The new owners set about transforming it into a spacious forty room family home complete with a south facing first floor balcony and a walled vegetable garden. Built on a sand fault that runs across the valley it was further enhanced by a large stand of tall and colourful rhododendron bushes.

The owners lived here with their two daughters. Early in the twentieth century one of them developed breathing difficulties. Her mother took her to London where in Harley Street she sought the advice of an eminent physician. The great man examined the child and then declared that what she needed was simply fresh air and lots of it. In fact he insisted that she should at all times sleep outside.

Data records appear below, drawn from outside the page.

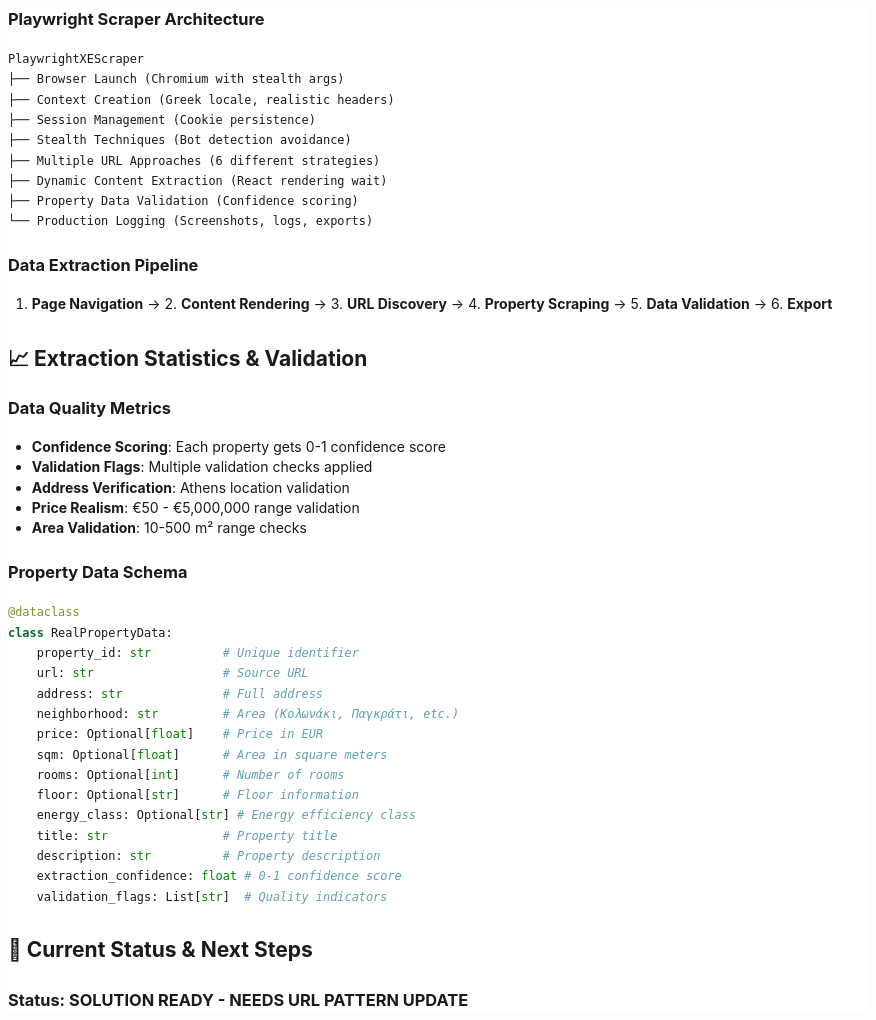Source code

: ### Playwright Scraper Architecture
```
PlaywrightXEScraper
├── Browser Launch (Chromium with stealth args)
├── Context Creation (Greek locale, realistic headers)
├── Session Management (Cookie persistence)
├── Stealth Techniques (Bot detection avoidance)
├── Multiple URL Approaches (6 different strategies)
├── Dynamic Content Extraction (React rendering wait)
├── Property Data Validation (Confidence scoring)
└── Production Logging (Screenshots, logs, exports)
```

### Data Extraction Pipeline
1. **Page Navigation** → 2. **Content Rendering** → 3. **URL Discovery** → 4. **Property Scraping** → 5. **Data Validation** → 6. **Export**

## 📈 Extraction Statistics & Validation

### Data Quality Metrics
- **Confidence Scoring**: Each property gets 0-1 confidence score
- **Validation Flags**: Multiple validation checks applied
- **Address Verification**: Athens location validation
- **Price Realism**: €50 - €5,000,000 range validation
- **Area Validation**: 10-500 m² range checks

### Property Data Schema
```python
@dataclass
class RealPropertyData:
    property_id: str          # Unique identifier
    url: str                  # Source URL
    address: str              # Full address
    neighborhood: str         # Area (Κολωνάκι, Παγκράτι, etc.)
    price: Optional[float]    # Price in EUR
    sqm: Optional[float]      # Area in square meters
    rooms: Optional[int]      # Number of rooms
    floor: Optional[str]      # Floor information
    energy_class: Optional[str] # Energy efficiency class
    title: str                # Property title
    description: str          # Property description
    extraction_confidence: float # 0-1 confidence score
    validation_flags: List[str]  # Quality indicators
```

## 🚨 Current Status & Next Steps

### Status: **SOLUTION READY - NEEDS URL PATTERN UPDATE**
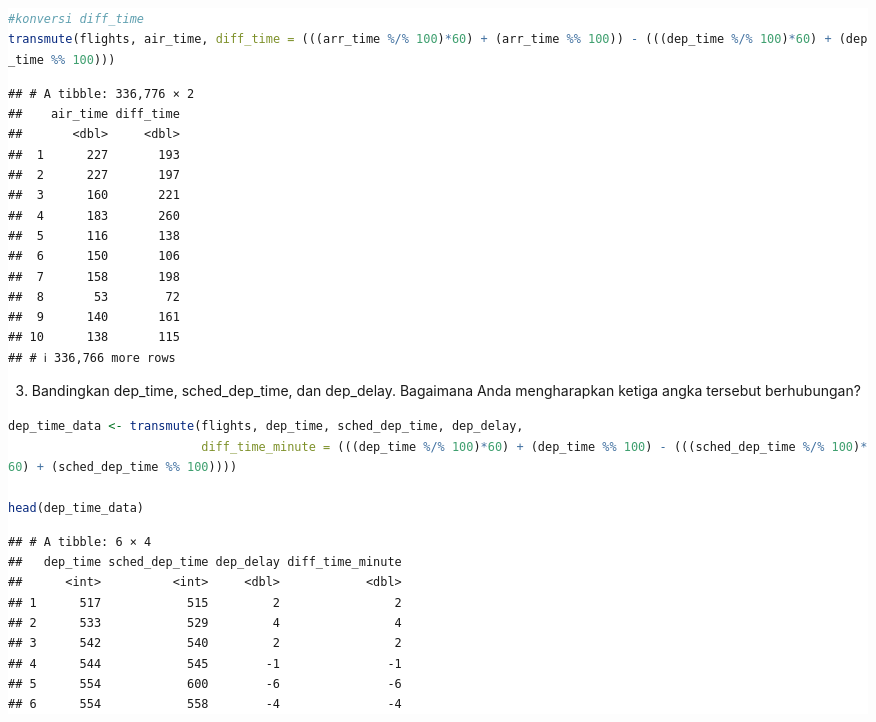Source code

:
 ``` r
#konversi diff_time
transmute(flights, air_time, diff_time = (((arr_time %/% 100)*60) + (arr_time %% 100)) - (((dep_time %/% 100)*60) + (dep_time %% 100)))
```

    ## # A tibble: 336,776 × 2
    ##    air_time diff_time
    ##       <dbl>     <dbl>
    ##  1      227       193
    ##  2      227       197
    ##  3      160       221
    ##  4      183       260
    ##  5      116       138
    ##  6      150       106
    ##  7      158       198
    ##  8       53        72
    ##  9      140       161
    ## 10      138       115
    ## # ℹ 336,766 more rows

3.  Bandingkan dep_time, sched_dep_time, dan dep_delay. Bagaimana Anda
    mengharapkan ketiga angka tersebut berhubungan?

``` r
dep_time_data <- transmute(flights, dep_time, sched_dep_time, dep_delay,
                           diff_time_minute = (((dep_time %/% 100)*60) + (dep_time %% 100) - (((sched_dep_time %/% 100)*60) + (sched_dep_time %% 100))))

head(dep_time_data)
```

    ## # A tibble: 6 × 4
    ##   dep_time sched_dep_time dep_delay diff_time_minute
    ##      <int>          <int>     <dbl>            <dbl>
    ## 1      517            515         2                2
    ## 2      533            529         4                4
    ## 3      542            540         2                2
    ## 4      544            545        -1               -1
    ## 5      554            600        -6               -6
    ## 6      554            558        -4               -4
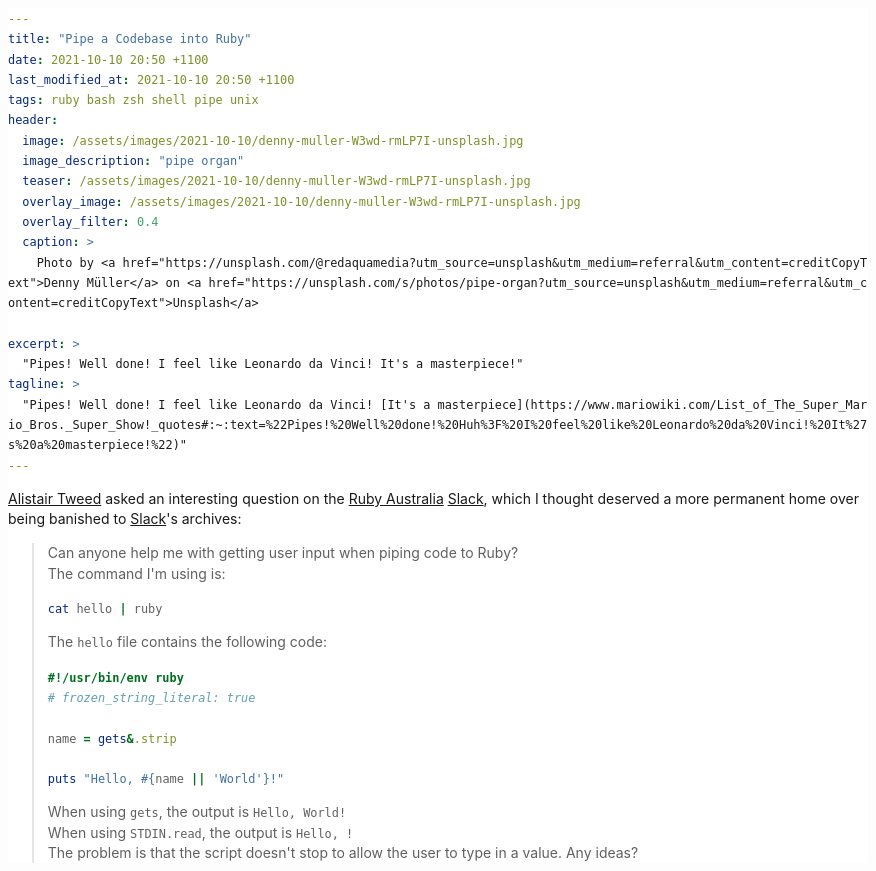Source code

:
 ```yaml
---
title: "Pipe a Codebase into Ruby"
date: 2021-10-10 20:50 +1100
last_modified_at: 2021-10-10 20:50 +1100
tags: ruby bash zsh shell pipe unix
header:
  image: /assets/images/2021-10-10/denny-muller-W3wd-rmLP7I-unsplash.jpg
  image_description: "pipe organ"
  teaser: /assets/images/2021-10-10/denny-muller-W3wd-rmLP7I-unsplash.jpg
  overlay_image: /assets/images/2021-10-10/denny-muller-W3wd-rmLP7I-unsplash.jpg
  overlay_filter: 0.4
  caption: >
    Photo by <a href="https://unsplash.com/@redaquamedia?utm_source=unsplash&utm_medium=referral&utm_content=creditCopyText">Denny Müller</a> on <a href="https://unsplash.com/s/photos/pipe-organ?utm_source=unsplash&utm_medium=referral&utm_content=creditCopyText">Unsplash</a>

excerpt: >
  "Pipes! Well done! I feel like Leonardo da Vinci! It's a masterpiece!"
tagline: >
  "Pipes! Well done! I feel like Leonardo da Vinci! [It's a masterpiece](https://www.mariowiki.com/List_of_The_Super_Mario_Bros._Super_Show!_quotes#:~:text=%22Pipes!%20Well%20done!%20Huh%3F%20I%20feel%20like%20Leonardo%20da%20Vinci!%20It%27s%20a%20masterpiece!%22)"
---
```


[Alistair Tweed][] asked an interesting question on the [Ruby Australia][]
[Slack][Ruby Australia Slack], which I thought deserved a more permanent home
over being banished to [Slack][]'s archives:

> Can anyone help me with getting user input when piping code to Ruby?<br />
> The command I'm using is:
>
> ```sh
> cat hello | ruby
> ```
>
> The `hello` file contains the following code:
>
> ```ruby
> #!/usr/bin/env ruby
> # frozen_string_literal: true
>
> name = gets&.strip
> 
> puts "Hello, #{name || 'World'}!"
> ```
>
> When using `gets`, the output is `Hello, World!`<br />
> When using `STDIN.read`, the output is `Hello, !`<br />
> The problem is that the script doesn't stop to allow the user to type in a
> value. Any ideas?


[Alistair Tweed]: https://twitter.com/alistairtweed
[Bash]: https://www.gnu.org/software/bash/
[`cat`]: https://www.gnu.org/software/coreutils/manual/html_node/cat-invocation.html
[command substitution]: https://www.gnu.org/software/bash/manual/html_node/Command-Substitution.html
[file descriptors]: https://en.wikipedia.org/wiki/File_descriptor
[`gets`]: https://rubyapi.org/o/kernel#method-i-gets
[grouping commands]: https://www.gnu.org/software/bash/manual/html_node/Command-Grouping.html
[hard requirement]: https://www.linkedin.com/pulse/why-requirements-cause-discomfort-dennis-vervoorn/#:~:text=and%20concept%20selection.-,Hard%20requirements,-Hard%20requirements%20are
[Pipeline (Unix)]: https://en.wikipedia.org/wiki/Pipeline_(Unix)
[process substitution]: http://www.gnu.org/software/bash/manual/html_node/Process-Substitution.html#Process-Substitution
[redirection]: https://www.gnu.org/software/bash/manual/html_node/Redirections.html
[Ruby]: https://www.ruby-lang.org/en/
[Ruby Australia]: https://ruby.org.au/
[Ruby Australia Slack]: https://ruby-au-join.herokuapp.com/
[separator problem]: https://en.wikipedia.org/wiki/Xargs#Separator_problem
[Slack]: https://slack.com/
[standard error]: https://en.wikipedia.org/wiki/Standard_streams#Standard_error_(stderr)
[standard input]: https://en.wikipedia.org/wiki/Standard_streams#Standard_input_(stdin)
[standard output]: https://en.wikipedia.org/wiki/Standard_streams#Standard_output_(stdout)
[truthiness in Ruby]: https://learn.co/lessons/truthiness-in-ruby-readme
[xargs]: https://en.wikipedia.org/wiki/Xargs
[yak shaving]: https://en.wiktionary.org/wiki/yak_shaving
[Z shell]: https://en.wikipedia.org/wiki/Z_shell
[`zsh`]: https://www.zsh.org/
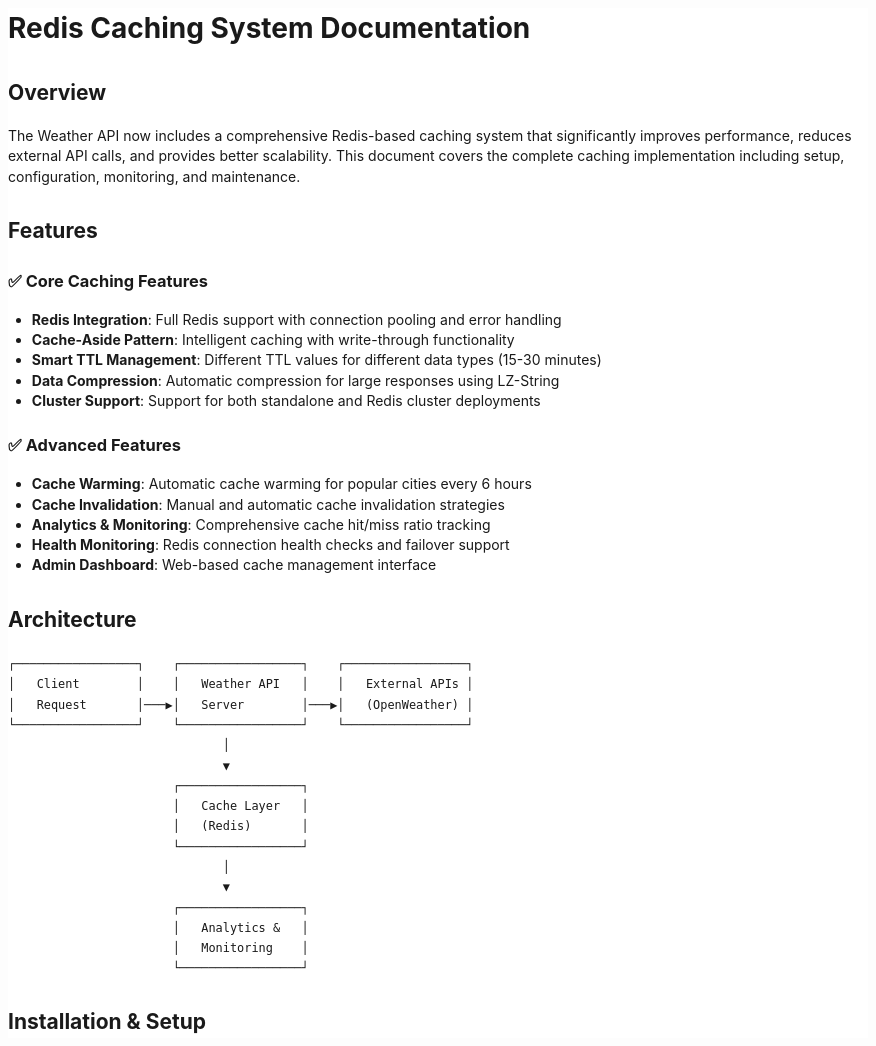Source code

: # Redis Caching System Documentation

## Overview

The Weather API now includes a comprehensive Redis-based caching system that significantly improves performance, reduces external API calls, and provides better scalability. This document covers the complete caching implementation including setup, configuration, monitoring, and maintenance.

## Features

### ✅ Core Caching Features

- **Redis Integration**: Full Redis support with connection pooling and error handling
- **Cache-Aside Pattern**: Intelligent caching with write-through functionality
- **Smart TTL Management**: Different TTL values for different data types (15-30 minutes)
- **Data Compression**: Automatic compression for large responses using LZ-String
- **Cluster Support**: Support for both standalone and Redis cluster deployments

### ✅ Advanced Features

- **Cache Warming**: Automatic cache warming for popular cities every 6 hours
- **Cache Invalidation**: Manual and automatic cache invalidation strategies
- **Analytics & Monitoring**: Comprehensive cache hit/miss ratio tracking
- **Health Monitoring**: Redis connection health checks and failover support
- **Admin Dashboard**: Web-based cache management interface

## Architecture

```
┌─────────────────┐    ┌─────────────────┐    ┌─────────────────┐
│   Client        │    │   Weather API   │    │   External APIs │
│   Request       │───▶│   Server        │───▶│   (OpenWeather) │
└─────────────────┘    └─────────────────┘    └─────────────────┘
                              │
                              ▼
                       ┌─────────────────┐
                       │   Cache Layer   │
                       │   (Redis)       │
                       └─────────────────┘
                              │
                              ▼
                       ┌─────────────────┐
                       │   Analytics &   │
                       │   Monitoring    │
                       └─────────────────┘
```

## Installation & Setup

She was then instructed to return for review in three months time.

As mentioned, the house included a large lead floored balcony leading off from two of the bedrooms and it was to here that the young woman was consigned and where she took up residence.

At the end of the three months she returned to London for her review appointment only to find that the physician had unfortunately passed away on the previous day. What to do? Her mother was sure and determined. Her daughter, who thought that her banishment to the balcony was for but a short time, was informed that henceforth, while she lived in the house and as her health had apparently improved she would continue with the current sleeping arrangement.

Until just before her death in her late eighties, she never left!

I appeared on the scene in her life in the late seventies. The house and grounds had deteriorated, the parents long since dead and the sister moved away. My patient lived on her own in one room, the kitchen, of the now largely unfurnished and somewhat eerie mansion. She had for many years kept a small herd of Jersey cows which she continued to hand milk into her eighties with the help of a neighbour. Her only companions were her two faithful collie dogs.

She was never ill or needing of my input so it was not until her middle eighties that our paths converged. A phone call at 2 am summoned me to the house as an emergency. On arrival, there was no one to meet me and no lights. With only a torch, I made my way through the back door and kitchen into the pitch black main body of the empty house. Boards creaked as I climbed the stairs and made my way along the landing. A bedroom door was open and a slight glow visible through the window. I entered and made my way through the French window onto the balcony.

In the middle was what appeared to be a large tent suspended by various hooks from the ceiling. A wheezing noise emanated from within this construction. Announcing my presence, I gingerly turned back one edge of what transpired to be a weather proof canvas tarpaulin and was met with what I can only describe as a biblical tableau.
The patient in the great respiratory distress of heart failure lay on a crude rough wooden bed construction. On this was a straw palliasse mattress, the scene illuminated by a single candle. On either side of her propped up body, both sitting bolt upright like sphinxs or Pharoah hounds at the head of the bed were her two collie dogs gazing with what I can only describe as a mixture of malevolent intent to me, but concern for their mistress.

Two intravenous injections administered with some trepidation under their watchful gaze happily returned matters to normal. Her breathing settled, she fell into a peaceful sleep and I snuffed out her candle and withdrew, still under intense scrutiny.

Unfortunately, twice more in the next few months I had to make a repeat of that journey in the middle of the night and on both occasions was met with the same scenario. Eventually, those with responsibility decided to move her into care where she died very shortly afterwards.

The memory of that first encounter though, has remained etched in my brain forever.